In this case, we see a 13.3% increase in accuracy when it comes to identifying the type of the wine.
As bootstrapping chooses random subsets of observations to create classifiers, there are observations that are left out in the selection process. These "out-of-bag" observations can then be used to evaluate the model, similarly to that of a test set. Keep in mind, that out-of-bag estimation can overestimate error in binary classification problems and should only be used as a compliment to other metrics.
We saw in the last exercise that 12 estimators yielded the highest accuracy, so we will use that to create our model. This time setting the parameter oob_score
to true to evaluate the model with out-of-bag score.
Create a model with out-of-bag metric.
from sklearn import datasets
from sklearn.model_selection import train_test_split
from sklearn.ensemble import BaggingClassifier
data = datasets.load_wine(as_frame = True)
X = data.data
y = data.target
X_train, X_test, y_train, y_test = train_test_split(X, y, test_size = 0.25, random_state = 22)
oob_model = BaggingClassifier(n_estimators = 12, oob_score = True,random_state = 22)
oob_model.fit(X_train, y_train)
print(oob_model.oob_score_)
Run example »
Since the samples used in OOB and the test set are different, and the dataset is relatively small, there is a difference in the accuracy.

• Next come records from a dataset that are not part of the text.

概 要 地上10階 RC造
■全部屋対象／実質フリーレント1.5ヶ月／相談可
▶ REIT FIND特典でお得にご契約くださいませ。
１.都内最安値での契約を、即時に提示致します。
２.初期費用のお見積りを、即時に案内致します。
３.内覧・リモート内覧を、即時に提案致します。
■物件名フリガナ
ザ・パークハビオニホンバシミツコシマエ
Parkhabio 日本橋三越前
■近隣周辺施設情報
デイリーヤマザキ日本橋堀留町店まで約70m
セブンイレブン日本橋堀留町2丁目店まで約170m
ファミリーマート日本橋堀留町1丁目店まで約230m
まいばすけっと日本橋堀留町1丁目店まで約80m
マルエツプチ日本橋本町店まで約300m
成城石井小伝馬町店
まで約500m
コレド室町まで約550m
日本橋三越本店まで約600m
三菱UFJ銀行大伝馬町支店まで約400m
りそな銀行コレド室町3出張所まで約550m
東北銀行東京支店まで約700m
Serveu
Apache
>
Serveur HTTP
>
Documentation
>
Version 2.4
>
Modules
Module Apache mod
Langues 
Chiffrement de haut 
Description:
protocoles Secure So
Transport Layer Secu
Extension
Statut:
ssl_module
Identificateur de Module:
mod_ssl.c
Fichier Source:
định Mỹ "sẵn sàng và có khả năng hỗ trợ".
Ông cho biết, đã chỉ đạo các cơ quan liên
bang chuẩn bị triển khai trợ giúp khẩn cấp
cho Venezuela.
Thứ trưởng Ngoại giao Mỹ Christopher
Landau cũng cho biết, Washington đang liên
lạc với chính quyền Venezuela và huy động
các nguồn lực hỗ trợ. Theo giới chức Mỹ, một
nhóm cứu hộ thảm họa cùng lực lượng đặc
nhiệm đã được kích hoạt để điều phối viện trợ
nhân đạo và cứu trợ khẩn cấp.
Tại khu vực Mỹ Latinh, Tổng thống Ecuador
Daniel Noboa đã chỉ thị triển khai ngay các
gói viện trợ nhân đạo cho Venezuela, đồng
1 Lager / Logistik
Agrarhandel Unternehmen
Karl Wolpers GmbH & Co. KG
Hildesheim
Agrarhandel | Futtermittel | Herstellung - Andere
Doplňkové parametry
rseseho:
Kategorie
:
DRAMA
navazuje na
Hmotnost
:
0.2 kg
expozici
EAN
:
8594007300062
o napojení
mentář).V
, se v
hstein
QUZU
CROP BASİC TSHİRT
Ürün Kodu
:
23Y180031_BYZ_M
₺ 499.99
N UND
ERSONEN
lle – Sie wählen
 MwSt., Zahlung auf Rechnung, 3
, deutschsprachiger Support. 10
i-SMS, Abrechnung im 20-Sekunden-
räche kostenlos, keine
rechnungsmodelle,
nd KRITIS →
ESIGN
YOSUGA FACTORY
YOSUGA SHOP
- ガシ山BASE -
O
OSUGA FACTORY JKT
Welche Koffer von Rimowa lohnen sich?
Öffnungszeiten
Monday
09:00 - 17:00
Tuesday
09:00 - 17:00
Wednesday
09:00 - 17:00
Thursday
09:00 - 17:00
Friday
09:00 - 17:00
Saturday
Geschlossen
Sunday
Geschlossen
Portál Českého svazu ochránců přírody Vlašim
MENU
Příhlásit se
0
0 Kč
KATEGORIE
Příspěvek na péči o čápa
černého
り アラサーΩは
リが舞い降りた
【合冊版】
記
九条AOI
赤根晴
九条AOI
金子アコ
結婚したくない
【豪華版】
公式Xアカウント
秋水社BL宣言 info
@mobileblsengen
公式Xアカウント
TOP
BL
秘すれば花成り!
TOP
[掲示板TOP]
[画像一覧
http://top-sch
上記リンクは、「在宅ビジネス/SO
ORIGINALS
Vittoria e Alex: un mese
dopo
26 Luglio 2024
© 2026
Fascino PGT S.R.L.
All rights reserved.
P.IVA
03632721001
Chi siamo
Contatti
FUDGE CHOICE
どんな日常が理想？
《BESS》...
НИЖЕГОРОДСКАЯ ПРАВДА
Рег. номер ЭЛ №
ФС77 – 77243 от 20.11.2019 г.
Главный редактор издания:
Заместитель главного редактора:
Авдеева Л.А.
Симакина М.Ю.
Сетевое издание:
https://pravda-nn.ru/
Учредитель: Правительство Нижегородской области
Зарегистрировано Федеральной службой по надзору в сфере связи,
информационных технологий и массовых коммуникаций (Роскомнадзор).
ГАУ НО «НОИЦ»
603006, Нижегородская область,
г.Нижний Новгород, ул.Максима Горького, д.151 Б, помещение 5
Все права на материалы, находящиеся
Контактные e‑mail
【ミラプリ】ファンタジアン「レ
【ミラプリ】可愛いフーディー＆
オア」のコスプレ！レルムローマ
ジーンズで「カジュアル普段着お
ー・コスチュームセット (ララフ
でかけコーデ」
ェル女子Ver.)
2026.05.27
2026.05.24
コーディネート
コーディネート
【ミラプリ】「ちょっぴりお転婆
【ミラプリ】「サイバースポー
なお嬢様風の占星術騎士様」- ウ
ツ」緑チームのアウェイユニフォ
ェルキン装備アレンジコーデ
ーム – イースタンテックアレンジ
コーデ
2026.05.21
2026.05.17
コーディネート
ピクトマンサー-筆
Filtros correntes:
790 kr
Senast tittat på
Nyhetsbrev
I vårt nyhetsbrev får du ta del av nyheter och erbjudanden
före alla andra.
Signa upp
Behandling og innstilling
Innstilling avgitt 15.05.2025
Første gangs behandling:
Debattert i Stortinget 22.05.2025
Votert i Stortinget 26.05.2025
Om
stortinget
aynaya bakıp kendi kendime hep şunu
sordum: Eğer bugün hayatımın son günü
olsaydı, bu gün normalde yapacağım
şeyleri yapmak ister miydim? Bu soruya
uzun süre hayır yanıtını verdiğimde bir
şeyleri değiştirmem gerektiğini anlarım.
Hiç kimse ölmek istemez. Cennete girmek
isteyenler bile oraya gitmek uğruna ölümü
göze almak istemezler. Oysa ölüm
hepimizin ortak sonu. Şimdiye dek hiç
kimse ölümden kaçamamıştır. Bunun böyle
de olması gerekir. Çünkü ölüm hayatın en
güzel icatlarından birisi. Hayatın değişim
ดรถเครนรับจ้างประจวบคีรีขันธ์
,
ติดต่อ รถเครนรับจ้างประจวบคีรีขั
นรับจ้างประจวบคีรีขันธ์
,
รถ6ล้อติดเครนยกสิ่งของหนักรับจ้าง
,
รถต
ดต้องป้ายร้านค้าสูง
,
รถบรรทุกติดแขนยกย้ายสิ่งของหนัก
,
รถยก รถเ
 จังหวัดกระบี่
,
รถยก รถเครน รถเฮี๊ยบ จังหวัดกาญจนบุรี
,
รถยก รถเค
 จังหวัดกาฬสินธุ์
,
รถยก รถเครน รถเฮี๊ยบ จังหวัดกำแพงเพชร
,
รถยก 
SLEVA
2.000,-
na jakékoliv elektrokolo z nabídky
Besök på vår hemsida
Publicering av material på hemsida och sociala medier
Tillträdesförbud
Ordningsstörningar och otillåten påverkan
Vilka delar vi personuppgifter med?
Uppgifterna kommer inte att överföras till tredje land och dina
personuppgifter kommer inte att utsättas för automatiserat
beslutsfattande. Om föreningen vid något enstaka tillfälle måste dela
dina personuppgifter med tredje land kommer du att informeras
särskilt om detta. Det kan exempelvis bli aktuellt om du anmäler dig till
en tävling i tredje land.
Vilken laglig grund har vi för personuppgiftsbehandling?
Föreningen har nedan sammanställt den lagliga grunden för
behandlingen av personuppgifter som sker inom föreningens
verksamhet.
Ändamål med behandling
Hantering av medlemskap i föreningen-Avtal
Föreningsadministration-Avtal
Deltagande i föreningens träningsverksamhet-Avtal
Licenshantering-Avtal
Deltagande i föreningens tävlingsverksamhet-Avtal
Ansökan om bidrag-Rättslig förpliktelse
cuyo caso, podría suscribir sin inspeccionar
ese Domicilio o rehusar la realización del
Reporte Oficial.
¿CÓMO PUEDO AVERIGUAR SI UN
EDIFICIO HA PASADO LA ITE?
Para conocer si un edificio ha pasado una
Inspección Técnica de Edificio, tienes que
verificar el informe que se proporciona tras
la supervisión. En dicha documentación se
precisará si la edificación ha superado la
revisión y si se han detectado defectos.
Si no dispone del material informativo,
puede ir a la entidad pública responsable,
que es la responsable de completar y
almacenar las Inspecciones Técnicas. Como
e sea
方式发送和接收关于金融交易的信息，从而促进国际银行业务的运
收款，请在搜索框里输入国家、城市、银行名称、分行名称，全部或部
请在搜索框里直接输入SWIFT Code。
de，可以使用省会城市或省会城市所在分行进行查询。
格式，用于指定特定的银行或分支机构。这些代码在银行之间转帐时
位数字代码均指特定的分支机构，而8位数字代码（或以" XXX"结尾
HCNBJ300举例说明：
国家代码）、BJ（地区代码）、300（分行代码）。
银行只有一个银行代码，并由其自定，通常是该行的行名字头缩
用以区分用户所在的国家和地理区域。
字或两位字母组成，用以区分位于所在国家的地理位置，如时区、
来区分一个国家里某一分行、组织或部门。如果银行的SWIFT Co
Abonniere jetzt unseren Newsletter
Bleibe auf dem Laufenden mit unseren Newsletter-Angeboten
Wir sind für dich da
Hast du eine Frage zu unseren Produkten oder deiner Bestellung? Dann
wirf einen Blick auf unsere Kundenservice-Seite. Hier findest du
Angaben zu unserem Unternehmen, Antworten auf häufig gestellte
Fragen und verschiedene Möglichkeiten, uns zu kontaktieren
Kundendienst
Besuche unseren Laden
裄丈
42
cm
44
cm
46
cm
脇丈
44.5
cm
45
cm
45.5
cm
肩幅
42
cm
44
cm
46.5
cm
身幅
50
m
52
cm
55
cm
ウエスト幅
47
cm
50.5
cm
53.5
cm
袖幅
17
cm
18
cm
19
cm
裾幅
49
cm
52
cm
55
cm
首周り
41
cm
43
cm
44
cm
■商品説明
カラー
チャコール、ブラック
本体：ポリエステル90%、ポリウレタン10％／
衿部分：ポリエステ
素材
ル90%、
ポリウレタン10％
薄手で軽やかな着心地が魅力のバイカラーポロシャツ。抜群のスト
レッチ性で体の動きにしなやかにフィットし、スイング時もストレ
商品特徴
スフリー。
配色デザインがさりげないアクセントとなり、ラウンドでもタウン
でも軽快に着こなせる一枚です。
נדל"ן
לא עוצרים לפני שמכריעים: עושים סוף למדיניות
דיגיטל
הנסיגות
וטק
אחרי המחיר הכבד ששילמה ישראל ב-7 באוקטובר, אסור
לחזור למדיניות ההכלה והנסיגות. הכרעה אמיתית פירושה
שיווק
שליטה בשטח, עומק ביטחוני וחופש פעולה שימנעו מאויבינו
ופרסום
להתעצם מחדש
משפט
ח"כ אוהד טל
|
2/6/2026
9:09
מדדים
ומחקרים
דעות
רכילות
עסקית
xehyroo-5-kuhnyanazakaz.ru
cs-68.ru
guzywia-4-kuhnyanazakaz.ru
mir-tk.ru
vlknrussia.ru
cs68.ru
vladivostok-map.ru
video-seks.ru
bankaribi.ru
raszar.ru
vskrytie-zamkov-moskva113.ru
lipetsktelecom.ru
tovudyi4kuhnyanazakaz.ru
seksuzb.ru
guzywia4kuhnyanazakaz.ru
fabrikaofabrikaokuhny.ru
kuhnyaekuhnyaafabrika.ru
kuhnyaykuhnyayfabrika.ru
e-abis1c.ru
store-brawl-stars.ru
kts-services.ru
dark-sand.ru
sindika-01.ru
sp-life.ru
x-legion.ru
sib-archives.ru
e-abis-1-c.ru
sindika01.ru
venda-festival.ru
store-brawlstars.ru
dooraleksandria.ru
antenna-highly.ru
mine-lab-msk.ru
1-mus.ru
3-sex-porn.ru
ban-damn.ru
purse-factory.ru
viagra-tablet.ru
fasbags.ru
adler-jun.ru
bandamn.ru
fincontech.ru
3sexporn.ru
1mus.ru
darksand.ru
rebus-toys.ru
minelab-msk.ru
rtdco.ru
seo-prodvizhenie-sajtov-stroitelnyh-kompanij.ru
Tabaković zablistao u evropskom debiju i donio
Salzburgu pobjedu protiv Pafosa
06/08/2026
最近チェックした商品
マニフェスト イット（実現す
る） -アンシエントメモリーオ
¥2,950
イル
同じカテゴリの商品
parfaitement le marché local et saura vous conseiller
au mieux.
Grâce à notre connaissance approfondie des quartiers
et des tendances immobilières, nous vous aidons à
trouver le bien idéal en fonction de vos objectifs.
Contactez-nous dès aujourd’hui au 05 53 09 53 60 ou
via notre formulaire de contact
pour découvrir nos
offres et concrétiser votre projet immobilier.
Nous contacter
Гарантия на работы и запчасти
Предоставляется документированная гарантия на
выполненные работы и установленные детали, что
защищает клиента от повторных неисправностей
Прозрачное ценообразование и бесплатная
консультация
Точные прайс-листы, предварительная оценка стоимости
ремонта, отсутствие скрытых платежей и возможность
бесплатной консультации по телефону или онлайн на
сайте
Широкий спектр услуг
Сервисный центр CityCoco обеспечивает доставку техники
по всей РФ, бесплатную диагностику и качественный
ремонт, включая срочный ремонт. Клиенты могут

It is rare that they would be exactly the same, again OOB should be used quick means for estimating error, but is not the only evaluation metric.
As was seen in the Decision Tree lesson, it is possible to graph the decision tree the model created. It is also possible to see the individual decision trees that went into the aggregated classifier. This helps us to gain a more intuitive understanding on how the bagging model arrives at its predictions.
Note: This is only functional with smaller datasets, where the trees are relatively shallow and narrow making them easy to visualize.
We will need to import plot_tree
function from sklearn.tree
. The different trees can be graphed by changing the estimator you wish to visualize.
Generate Decision Trees from Bagging Classifier
from sklearn import datasets
from sklearn.model_selection import train_test_split
from sklearn.ensemble import BaggingClassifier
from sklearn.tree import plot_tree
X = data.data
y = data.target
X_train, X_test, y_train, y_test = train_test_split(X, y, test_size = 0.25, random_state = 22)
clf = BaggingClassifier(n_estimators = 12, oob_score = True,random_state = 22)
clf.fit(X_train, y_train)
plt.figure(figsize=(30, 20))
plot_tree(clf.estimators_[0], feature_names = X.columns)
Here we can see just the first decision tree that was used to vote on the final prediction. Again, by changing the index of the classifier you can see each of the trees that have been aggregated.